Дядюшка явно увлекся, его занесло…

— На долгие годы? — ужаснулась мама. — Но ведь война идет к концу!

— Ну никакого поэтического чувства! В поэзии ведь принято говорить «долгие годы»! Или, к примеру, пишут: «Он постучал в дверь, и прошла целая вечность, прежде чем ему открыли». А сколько на самом деле прошло? Минута? Две?

Дядя Хаймле поднялся из-за стола и сказал мне:

— Завтра ровно в восемь я заеду за тобой на кабриолете. Если поезд придет без опоздания, в девять сорок пять уезжаем.

Он привычным движением сунул пальцы в кармашек для часов и, не найдя их там, стал похлопывать себя по другим карманам, в первое мгновение не осознав, что часов больше нет. Затем, спохватившись, смущенно сказал:

— Кажется, я их посеял.

— Золотые часы? — ужаснулась мама.

— Ну, и что, что золотые? — рассердился дядя. — Золотые — они что, не теряются? Изя, значит — завтра в восемь!
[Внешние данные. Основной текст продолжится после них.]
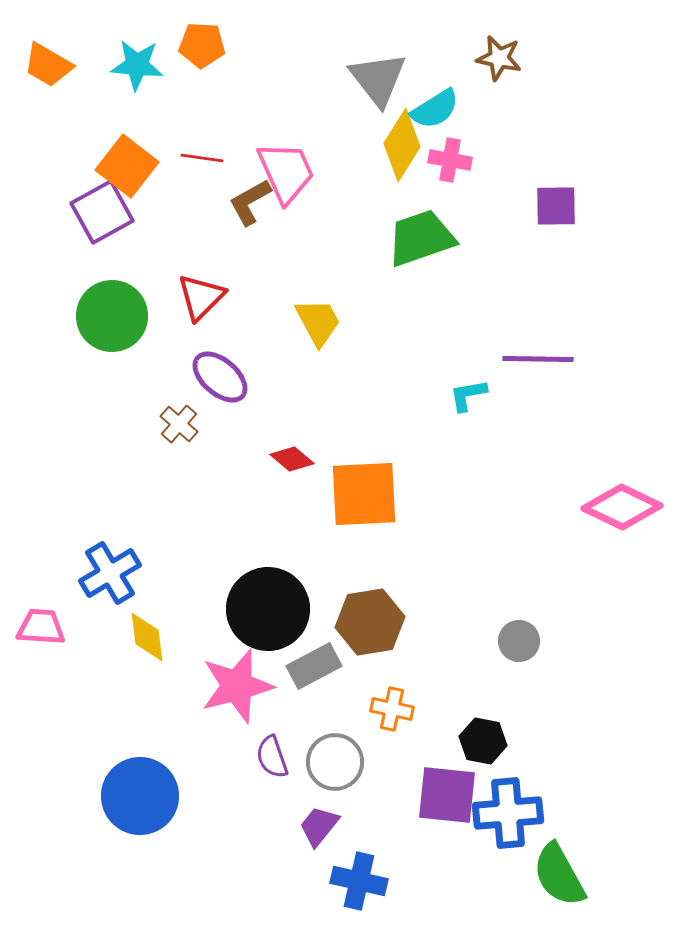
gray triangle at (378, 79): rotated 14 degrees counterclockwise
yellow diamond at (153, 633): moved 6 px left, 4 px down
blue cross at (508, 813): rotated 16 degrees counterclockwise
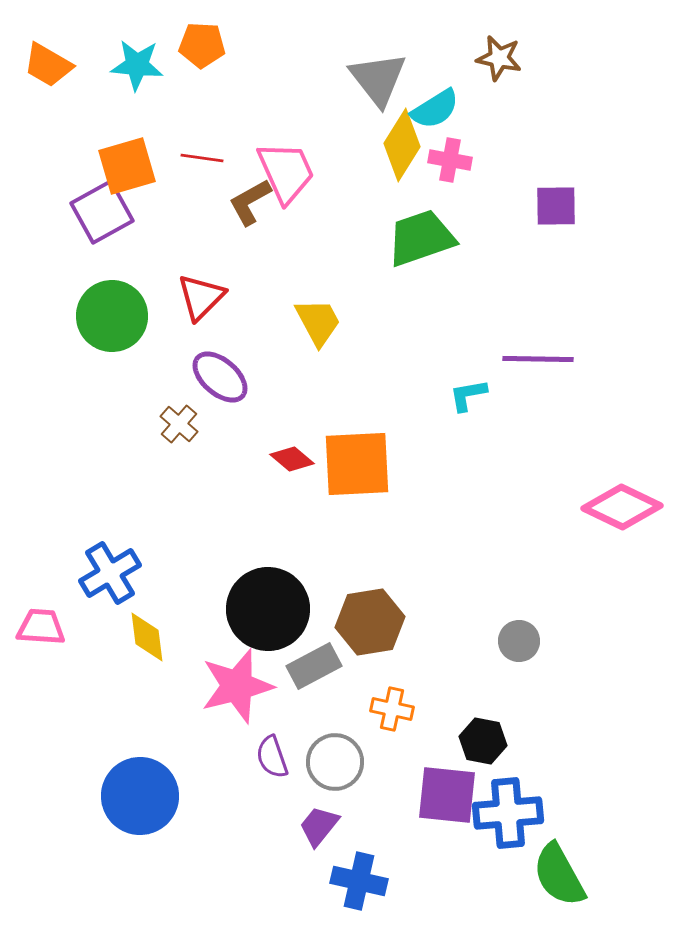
orange square at (127, 166): rotated 36 degrees clockwise
orange square at (364, 494): moved 7 px left, 30 px up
Схватил с вешалки свою шляпу, пробормотал «шалом» и сконфуженно выскользнул за дверь. Мама с отцом переглянулись: финансовый источник нашей поездки в Вену постепенно приобретал очертания.

4

Мы с дядюшкой, покачиваясь, ехали в купе третьего класса. Дядя Хаймле задумчиво скользил взглядом по сплетению телеграфных проводов за окном, а я то дремал, то смотрел в окошко и снова задремывал. Наше купе было забито солдатами — кто на костылях, кто с перевязанной головой — они явно направлялись в отпуск по ранению. Один из них спросил дядю, когда мы прибудем в Вену, и тот с готовностью протянул руку к кармашку для часов, потом снова захлопал ладонями по другим карманам, пока не вспомнил, что часов нет, и украдкой взглянул на меня. Я притворился спящим. «Часов в пять», — ответил дядя.
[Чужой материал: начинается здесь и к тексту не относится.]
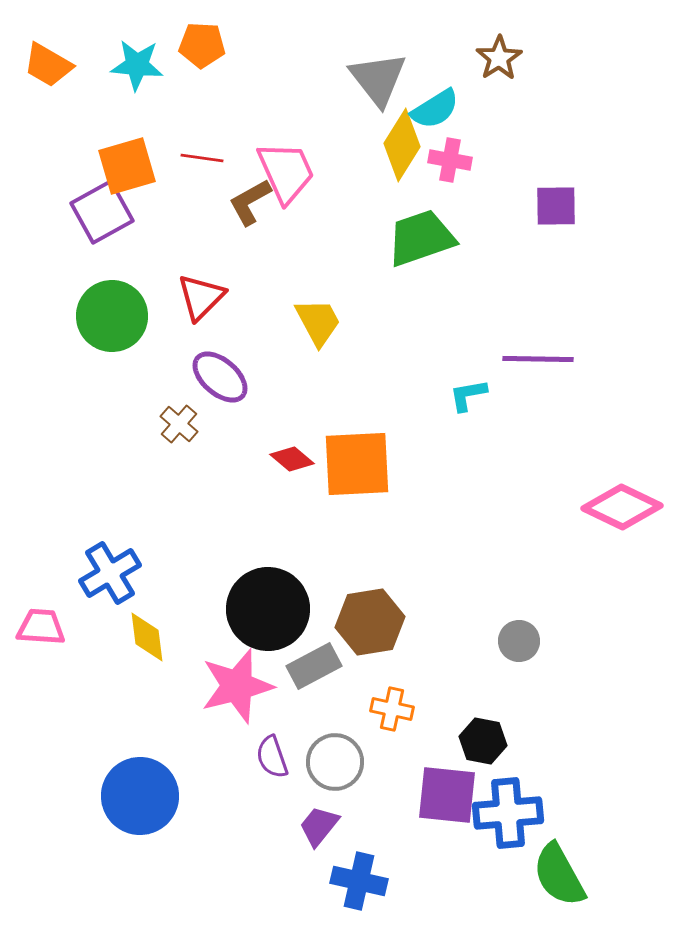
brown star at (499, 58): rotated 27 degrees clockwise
Я вспомнил историю о раввине, ехавшем поездом в Варшаву, которого один молодой соплеменник, сидевший в купе напротив, спросил, который час. Раввин смерил его взглядом и, ничего не ответив, закутался в свой плащ и уснул. На следующее утро, незадолго до прибытия поезда на варшавский вокзал, он сказал:

— Вы меня спрашивали, молодой человек, который час… Так вот, сейчас двадцать минут девятого, подъезжаем.
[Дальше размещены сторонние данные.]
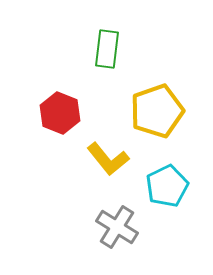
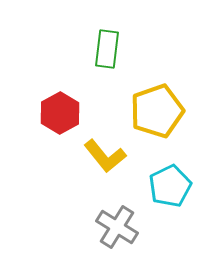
red hexagon: rotated 9 degrees clockwise
yellow L-shape: moved 3 px left, 3 px up
cyan pentagon: moved 3 px right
— А почему, достопочтенный ребе, вы не ответили мне вчера?

— Потому что дорога неблизкая, и если бы я тебе ответил, мы бы разговорились. Ты поинтересовался бы, в Варшаве ли я живу и по какому адресу. Затем, между прочим, есть ли у меня дочь. А потом в один прекрасный день ты свалился бы мне как снег на голову, напросился бы в гости и, в конце концов, попросил бы руки моей дочери. А я не намерен выдавать ее замуж за человека, у которого даже часов нет!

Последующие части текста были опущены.